**COMPLETE THE FOLLOWING:**
1 - Using the cafe review, explain in one to three sentences why the menu is described as "not usual cafe fare."
2 - Carry on writing the cafe review from its final sentence.

You’ll find it on a corner spot in Camperdown two blocks from Parramatta Road. Three months after opening, the mood is serene and spacious with simple decor, a fine cooling through-breeze and a chef, John Jeong, whose background includes eight years working in French fine-dining restaurants (La Grande Bouffe and Le Bouchon), plus time at Circa Espresso in Parramatta and Two Chaps in Marrickville.
Mixed herbed potato with eggs and garlic labne.Edwina Pickles
He welcomes every customer with a lilting “Helloo” and a menu that – from glazed French toast ladled with plump strawberry coulis, citrus mascarpone and macerated balsamic berries to fried eggplant and charred bush tomato curry topped with a poached egg – is not usual cafe fare.

**LISTED ENTRIES:**
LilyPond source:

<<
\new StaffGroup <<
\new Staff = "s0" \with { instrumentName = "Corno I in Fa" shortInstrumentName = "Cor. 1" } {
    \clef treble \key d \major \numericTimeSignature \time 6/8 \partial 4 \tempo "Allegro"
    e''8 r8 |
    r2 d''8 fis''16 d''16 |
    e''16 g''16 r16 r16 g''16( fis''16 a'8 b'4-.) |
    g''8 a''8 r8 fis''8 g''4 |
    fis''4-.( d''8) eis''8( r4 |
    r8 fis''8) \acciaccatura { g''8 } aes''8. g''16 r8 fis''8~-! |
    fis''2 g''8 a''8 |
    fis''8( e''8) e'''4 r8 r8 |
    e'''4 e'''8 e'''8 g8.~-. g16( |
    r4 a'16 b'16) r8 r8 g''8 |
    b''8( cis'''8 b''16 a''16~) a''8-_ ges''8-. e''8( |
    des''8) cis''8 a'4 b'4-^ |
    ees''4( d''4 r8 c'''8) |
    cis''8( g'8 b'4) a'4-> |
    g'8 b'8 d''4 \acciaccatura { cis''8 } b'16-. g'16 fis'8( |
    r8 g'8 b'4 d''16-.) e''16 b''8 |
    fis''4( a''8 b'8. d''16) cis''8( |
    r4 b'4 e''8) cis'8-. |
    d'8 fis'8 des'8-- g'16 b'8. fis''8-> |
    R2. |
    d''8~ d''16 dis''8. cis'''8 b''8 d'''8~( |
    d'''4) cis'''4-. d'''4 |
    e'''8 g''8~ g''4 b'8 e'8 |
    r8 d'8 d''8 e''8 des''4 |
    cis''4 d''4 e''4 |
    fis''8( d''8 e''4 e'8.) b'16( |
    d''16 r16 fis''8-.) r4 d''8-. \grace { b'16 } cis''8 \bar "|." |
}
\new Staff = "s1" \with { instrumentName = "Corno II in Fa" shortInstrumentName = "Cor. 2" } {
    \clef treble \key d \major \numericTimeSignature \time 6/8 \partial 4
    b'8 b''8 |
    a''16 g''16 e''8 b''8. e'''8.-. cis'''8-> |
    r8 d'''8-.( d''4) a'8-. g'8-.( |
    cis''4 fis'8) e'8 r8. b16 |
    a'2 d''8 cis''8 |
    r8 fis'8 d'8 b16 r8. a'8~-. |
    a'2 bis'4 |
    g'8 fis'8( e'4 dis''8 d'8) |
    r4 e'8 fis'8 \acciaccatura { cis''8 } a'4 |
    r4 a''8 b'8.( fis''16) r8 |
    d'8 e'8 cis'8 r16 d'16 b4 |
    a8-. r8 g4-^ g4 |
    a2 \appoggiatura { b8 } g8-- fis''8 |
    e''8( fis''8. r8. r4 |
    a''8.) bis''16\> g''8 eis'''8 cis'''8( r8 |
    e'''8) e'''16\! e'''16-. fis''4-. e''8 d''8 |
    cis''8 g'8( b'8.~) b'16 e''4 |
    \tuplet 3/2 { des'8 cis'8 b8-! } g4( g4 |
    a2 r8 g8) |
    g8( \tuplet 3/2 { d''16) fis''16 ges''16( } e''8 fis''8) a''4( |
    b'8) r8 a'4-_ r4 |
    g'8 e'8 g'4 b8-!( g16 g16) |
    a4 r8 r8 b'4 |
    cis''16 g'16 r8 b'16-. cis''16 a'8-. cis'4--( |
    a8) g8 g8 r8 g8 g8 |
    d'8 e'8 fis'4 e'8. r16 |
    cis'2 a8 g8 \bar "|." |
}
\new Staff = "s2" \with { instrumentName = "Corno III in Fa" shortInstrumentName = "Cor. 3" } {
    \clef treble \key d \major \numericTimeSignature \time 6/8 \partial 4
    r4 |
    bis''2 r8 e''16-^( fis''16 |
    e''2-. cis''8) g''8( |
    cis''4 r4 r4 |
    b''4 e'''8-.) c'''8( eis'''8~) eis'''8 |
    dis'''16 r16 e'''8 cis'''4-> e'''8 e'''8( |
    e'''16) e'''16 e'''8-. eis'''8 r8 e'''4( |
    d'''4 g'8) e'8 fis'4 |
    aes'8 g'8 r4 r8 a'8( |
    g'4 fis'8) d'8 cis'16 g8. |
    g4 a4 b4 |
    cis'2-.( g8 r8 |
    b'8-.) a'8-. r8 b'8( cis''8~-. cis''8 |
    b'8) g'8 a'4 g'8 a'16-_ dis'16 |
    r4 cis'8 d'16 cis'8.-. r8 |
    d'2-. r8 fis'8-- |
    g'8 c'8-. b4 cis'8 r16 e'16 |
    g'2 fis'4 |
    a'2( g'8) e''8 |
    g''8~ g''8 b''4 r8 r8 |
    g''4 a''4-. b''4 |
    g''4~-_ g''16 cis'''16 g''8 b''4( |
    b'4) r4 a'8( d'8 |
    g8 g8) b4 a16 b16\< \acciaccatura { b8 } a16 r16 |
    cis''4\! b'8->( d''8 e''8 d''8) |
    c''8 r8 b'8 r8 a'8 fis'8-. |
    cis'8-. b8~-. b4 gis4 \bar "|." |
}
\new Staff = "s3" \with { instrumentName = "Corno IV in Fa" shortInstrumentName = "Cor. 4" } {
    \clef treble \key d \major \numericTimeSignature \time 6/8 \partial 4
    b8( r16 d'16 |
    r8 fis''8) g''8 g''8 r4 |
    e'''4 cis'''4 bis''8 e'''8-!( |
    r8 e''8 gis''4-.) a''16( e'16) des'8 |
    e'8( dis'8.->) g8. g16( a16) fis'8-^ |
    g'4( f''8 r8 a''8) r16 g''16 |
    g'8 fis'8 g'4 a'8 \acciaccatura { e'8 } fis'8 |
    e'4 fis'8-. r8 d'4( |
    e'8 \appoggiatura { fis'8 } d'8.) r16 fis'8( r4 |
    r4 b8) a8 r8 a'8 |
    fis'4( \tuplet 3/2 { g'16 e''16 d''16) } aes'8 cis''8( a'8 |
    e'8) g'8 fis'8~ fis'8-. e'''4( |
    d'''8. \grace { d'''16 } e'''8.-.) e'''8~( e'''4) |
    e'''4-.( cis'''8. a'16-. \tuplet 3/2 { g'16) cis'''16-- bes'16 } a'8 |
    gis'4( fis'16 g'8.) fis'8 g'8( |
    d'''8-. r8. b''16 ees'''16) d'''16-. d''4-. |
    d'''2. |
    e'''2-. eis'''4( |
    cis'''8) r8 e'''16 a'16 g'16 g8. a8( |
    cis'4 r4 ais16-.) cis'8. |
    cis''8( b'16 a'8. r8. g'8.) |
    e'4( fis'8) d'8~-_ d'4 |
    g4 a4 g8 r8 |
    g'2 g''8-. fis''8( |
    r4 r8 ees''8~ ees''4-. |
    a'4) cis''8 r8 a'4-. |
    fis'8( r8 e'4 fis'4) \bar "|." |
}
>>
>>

**ANSWERS FOR EACH ITEM:**
1 - The menu is called unusual because of the dishes it spans. They range from glazed French toast ladled with plump strawberry coulis, citrus mascarpone and macerated balsamic berries to fried eggplant and charred bush tomato curry topped with a poached egg.

2 -
There’s a salmon potato cake, crunchy, fresh and soft with crispy fennel ribbons and sweet caramelised onion; a fat and tangy prawn focaccia with coriander and aioli; and a chicken, leek and mushroom pot pie that conjures a French countryside bistro with chequered tablecloths.
But we’re in inner-west Sydney, where a man in a pork pie-hat is farewelling Jeong with great praise. “I wouldn’t normally order scrambled eggs, you can just make them at home,” he says. “But here … ”
His voice trails off in admiration.
I get his drift. This is heart-thumpingly good food, simple or fancy. Jeong will make scrambled eggs, if you ask for it. But also excellent sides such as roasted garlic labne, aromatic lemongrass tofu, citrusy celeriac fennel remoulade and some of the best potato skin chips around – salty, dark golden curls you can’t stop eating.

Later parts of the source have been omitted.